[Saved entries]
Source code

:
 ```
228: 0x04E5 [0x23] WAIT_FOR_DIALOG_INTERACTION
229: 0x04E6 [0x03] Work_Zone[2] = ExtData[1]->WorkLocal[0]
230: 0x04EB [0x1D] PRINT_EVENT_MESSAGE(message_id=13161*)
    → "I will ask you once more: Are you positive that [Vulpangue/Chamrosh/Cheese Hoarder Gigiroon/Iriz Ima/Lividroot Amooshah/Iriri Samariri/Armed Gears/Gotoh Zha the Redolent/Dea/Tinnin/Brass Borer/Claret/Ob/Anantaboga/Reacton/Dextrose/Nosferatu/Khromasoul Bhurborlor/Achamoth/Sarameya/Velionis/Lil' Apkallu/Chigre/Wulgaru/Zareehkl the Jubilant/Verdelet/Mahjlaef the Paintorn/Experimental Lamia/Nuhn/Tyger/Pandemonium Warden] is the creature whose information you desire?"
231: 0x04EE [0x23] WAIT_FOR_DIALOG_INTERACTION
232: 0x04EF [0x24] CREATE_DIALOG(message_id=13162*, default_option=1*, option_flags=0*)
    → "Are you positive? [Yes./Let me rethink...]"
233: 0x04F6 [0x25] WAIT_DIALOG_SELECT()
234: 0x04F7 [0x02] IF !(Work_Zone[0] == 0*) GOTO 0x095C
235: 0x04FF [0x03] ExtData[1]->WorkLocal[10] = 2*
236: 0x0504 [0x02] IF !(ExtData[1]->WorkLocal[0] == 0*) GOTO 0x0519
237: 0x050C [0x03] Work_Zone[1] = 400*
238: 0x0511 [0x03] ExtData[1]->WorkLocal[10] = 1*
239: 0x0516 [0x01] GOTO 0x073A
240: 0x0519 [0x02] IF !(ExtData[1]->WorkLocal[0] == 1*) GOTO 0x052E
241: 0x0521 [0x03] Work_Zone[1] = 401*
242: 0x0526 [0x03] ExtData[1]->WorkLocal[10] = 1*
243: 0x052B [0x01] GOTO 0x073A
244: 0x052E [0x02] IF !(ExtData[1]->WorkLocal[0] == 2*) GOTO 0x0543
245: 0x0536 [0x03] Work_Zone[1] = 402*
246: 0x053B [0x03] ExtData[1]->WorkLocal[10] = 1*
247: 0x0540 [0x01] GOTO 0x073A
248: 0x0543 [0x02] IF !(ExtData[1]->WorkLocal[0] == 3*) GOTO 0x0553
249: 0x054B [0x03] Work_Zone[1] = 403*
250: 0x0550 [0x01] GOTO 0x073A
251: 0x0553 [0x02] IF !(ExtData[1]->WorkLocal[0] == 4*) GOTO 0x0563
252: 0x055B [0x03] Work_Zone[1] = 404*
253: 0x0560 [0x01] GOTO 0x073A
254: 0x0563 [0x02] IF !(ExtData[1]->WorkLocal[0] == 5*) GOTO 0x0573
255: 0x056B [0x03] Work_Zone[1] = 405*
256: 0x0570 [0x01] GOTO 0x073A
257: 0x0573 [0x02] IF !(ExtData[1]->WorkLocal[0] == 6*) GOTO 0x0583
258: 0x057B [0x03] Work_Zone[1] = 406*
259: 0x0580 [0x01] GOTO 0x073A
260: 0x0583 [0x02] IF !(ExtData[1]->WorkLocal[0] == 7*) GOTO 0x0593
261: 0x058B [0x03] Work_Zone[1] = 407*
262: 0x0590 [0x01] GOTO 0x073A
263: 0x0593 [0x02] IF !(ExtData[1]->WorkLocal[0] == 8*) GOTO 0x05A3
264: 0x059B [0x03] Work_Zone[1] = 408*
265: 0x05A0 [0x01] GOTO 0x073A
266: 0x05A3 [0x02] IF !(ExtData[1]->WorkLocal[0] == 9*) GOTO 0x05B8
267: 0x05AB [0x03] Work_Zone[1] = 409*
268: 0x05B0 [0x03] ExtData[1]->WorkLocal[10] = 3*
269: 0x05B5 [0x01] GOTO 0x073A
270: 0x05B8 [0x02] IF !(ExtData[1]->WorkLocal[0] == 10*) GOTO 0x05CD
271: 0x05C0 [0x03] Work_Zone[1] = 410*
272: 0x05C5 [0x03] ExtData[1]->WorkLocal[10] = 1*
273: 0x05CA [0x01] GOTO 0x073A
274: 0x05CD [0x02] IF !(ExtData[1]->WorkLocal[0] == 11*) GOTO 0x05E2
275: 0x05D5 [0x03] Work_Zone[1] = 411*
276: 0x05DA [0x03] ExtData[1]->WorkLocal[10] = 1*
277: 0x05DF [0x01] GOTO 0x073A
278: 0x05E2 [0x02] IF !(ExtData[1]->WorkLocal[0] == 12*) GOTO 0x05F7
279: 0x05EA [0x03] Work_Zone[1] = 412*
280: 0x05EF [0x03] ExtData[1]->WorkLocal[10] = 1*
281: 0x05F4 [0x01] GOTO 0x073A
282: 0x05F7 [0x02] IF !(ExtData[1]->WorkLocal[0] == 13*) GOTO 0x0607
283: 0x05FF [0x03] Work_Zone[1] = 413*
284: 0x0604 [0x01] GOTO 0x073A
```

= Problem description =
Please determine how many lines in the entries contain the word "positive" and reply with that figure alone.

= Expected answer =
2